Refrigerator magnet

A refrigerator magnet or fridge magnet is an ornament, often whimsical, attached to a small magnet, which is used to post items such as shopping lists, child art or reminders on a refrigerator door, or which simply serves as decoration. Refrigerator magnets come in a wide variety of shapes and sizes, and may have promotional messages placed on them. Refrigerator magnets are popular souvenir and collectible objects.

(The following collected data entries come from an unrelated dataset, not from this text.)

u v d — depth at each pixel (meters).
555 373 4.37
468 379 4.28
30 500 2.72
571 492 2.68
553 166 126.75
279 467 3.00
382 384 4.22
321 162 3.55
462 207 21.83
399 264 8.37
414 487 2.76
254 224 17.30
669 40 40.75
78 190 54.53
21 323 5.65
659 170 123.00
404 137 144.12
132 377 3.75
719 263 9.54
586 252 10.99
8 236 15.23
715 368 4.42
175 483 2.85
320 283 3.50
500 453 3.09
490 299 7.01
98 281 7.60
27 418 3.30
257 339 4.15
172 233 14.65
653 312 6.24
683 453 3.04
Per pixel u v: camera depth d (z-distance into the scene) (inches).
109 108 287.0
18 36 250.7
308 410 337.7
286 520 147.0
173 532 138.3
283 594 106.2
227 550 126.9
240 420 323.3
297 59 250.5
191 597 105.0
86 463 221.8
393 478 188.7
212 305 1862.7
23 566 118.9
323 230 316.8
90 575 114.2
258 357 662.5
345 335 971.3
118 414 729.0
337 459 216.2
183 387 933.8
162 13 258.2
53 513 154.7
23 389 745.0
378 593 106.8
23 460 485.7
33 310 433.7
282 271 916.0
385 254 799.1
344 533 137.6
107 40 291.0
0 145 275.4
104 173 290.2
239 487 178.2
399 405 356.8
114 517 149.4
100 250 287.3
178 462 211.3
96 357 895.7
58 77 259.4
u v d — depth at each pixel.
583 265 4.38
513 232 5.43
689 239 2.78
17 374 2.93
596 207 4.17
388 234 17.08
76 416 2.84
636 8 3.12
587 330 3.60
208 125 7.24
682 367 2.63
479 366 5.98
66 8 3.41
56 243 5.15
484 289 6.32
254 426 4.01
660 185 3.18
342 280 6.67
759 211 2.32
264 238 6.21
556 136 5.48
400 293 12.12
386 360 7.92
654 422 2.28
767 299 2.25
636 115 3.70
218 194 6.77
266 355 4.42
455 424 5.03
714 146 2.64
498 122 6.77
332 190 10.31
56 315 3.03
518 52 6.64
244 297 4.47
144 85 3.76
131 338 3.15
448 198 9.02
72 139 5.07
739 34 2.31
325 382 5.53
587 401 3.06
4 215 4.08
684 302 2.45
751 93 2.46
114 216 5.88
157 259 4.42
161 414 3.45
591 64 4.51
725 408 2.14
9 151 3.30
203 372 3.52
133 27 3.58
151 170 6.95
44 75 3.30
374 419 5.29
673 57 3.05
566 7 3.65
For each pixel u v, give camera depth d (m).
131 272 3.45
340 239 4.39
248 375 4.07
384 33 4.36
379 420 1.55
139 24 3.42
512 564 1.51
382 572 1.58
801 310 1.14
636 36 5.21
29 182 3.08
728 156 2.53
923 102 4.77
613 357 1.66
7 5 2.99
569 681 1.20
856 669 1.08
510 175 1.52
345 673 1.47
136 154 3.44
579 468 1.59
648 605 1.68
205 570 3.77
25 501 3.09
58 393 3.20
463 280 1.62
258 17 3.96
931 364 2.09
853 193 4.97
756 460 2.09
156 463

Unlike most conventional magnets that have distinct north and south poles, flat refrigerator magnets are magnetized during manufacture with alternating north and south poles on the refrigerator side. This can be felt by taking two similar (or identical) refrigerator magnets and sliding them against each other with the "magnetic" sides facing each other: the magnets will alternately repel and attract as they are moved a few millimeters. One can note that magnetic field outside a uniformly magnetized thin sheet is actually zero, neglecting the edge effects (see, for instance, D. Budker and A. Sushkov, Physics in Your Feet", OUP, 2015), so a uniformly magnetized magnet does not stick to a refrigerator. Most magnets have a special, slightly more sophisticated magnetization pattern called a Halbach array. This construction gives enhanced magnetic field on one side and almost zero magnetic field on the other.
Collecting magnets is a hobby, with some collectors specializing in magnets from their travels, or of a particular theme. They are sold at souvenir shops worldwide. There is no generally recognized term (e.g. numismatics for currency collecting) for magnet collecting. A Russian collector has proposed the term memomagnetics (Russian: мемомагнетика), derived from the words memoriale (Latin) and magnetis (Greek) A collector of magnets would be called memomagnetist. These terms have been used by at least one Russian online community for magnet collectors.
In January 1999, Tony Lloyd, a teacher in Cardiff, Wales, was interviewed by the Channel 4 Television programme Collector's Lot when it was ascertained that he had largest collection of fridge magnets in Europe at that time, over 2000. As of January 2016 he had a collection of over 4500. He was again interviewed by the BBC and ITV during 2017. In February 2018, whilst on holiday in Sri Lanka, his 104th country, Tony's collection surpassed 5,000 magnets.